[HOW TO COMPLETE THIS TASK] Could you output exactly the lines from the one containing "assurant une coordination efficace" through the end of the records below, and nothing more?

Saved data entries:
........

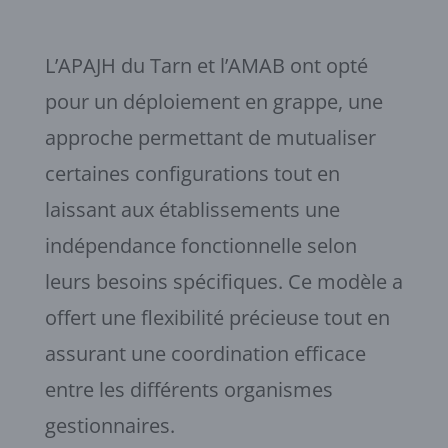
L’APAJH du Tarn et l’AMAB ont opté
pour un déploiement en grappe, une
approche permettant de mutualiser
certaines configurations tout en
laissant aux établissements une
indépendance fonctionnelle selon
leurs besoins spécifiques. Ce modèle a
offert une flexibilité précieuse tout en
assurant une coordination efficace
entre les différents organismes
gestionnaires.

........

[SOLUTION]
assurant une coordination efficace
entre les différents organismes
gestionnaires.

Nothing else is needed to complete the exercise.